-- REQUEST --
Rewrite the listing below with every "locality" changed to "site" and all other text left untouched. Leave the pictures out.

-- RECORD SET --
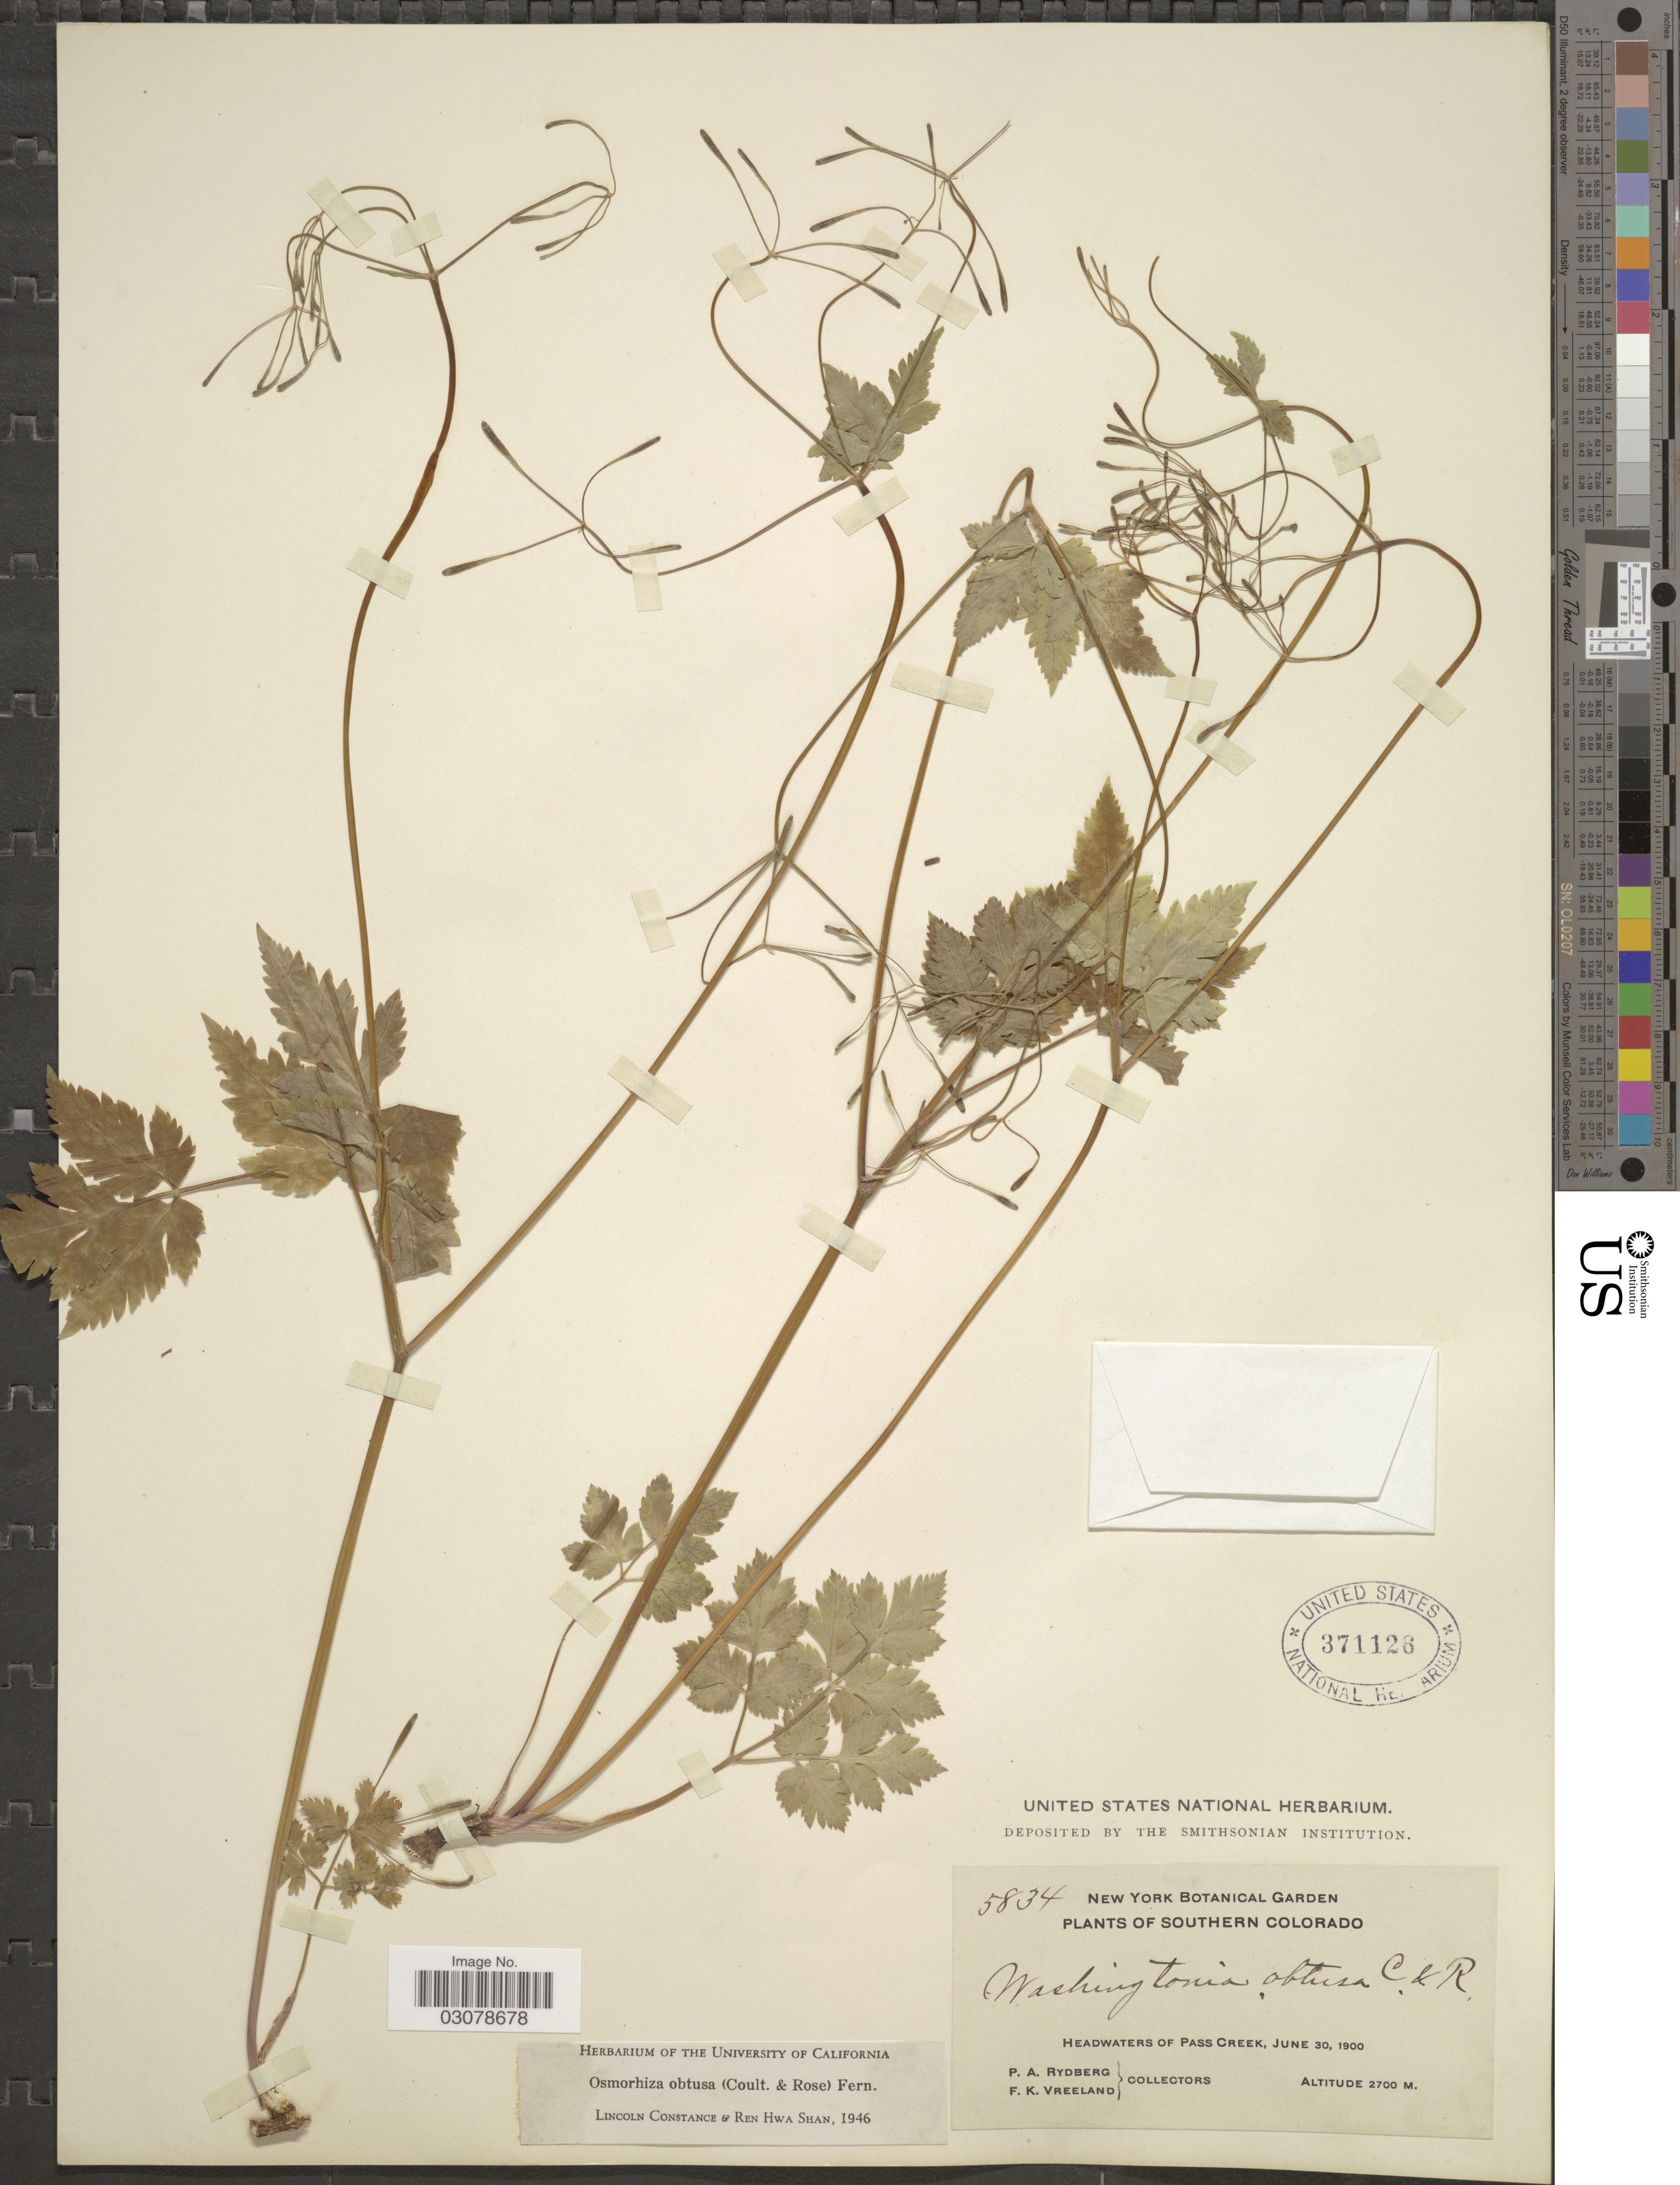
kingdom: Plantae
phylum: Tracheophyta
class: Magnoliopsida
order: Apiales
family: Apiaceae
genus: Osmorhiza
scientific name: Osmorhiza obtusa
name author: (J.M. Coult. & Rose) Fernald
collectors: P. A. Rydberg & F. Vreeland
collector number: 5834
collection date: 1900-06-30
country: United States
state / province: Colorado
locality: Southern Colorado, Headwaters of Pass Creek.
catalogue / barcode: US 371126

-- CORRECT RESPONSE --
kingdom: Plantae
phylum: Tracheophyta
class: Magnoliopsida
order: Apiales
family: Apiaceae
genus: Osmorhiza
scientific name: Osmorhiza obtusa
name author: (J.M. Coult. & Rose) Fernald
collectors: P. A. Rydberg & F. Vreeland
collector number: 5834
collection date: 1900-06-30
country: United States
state / province: Colorado
site: Southern Colorado, Headwaters of Pass Creek.
catalogue / barcode: US 371126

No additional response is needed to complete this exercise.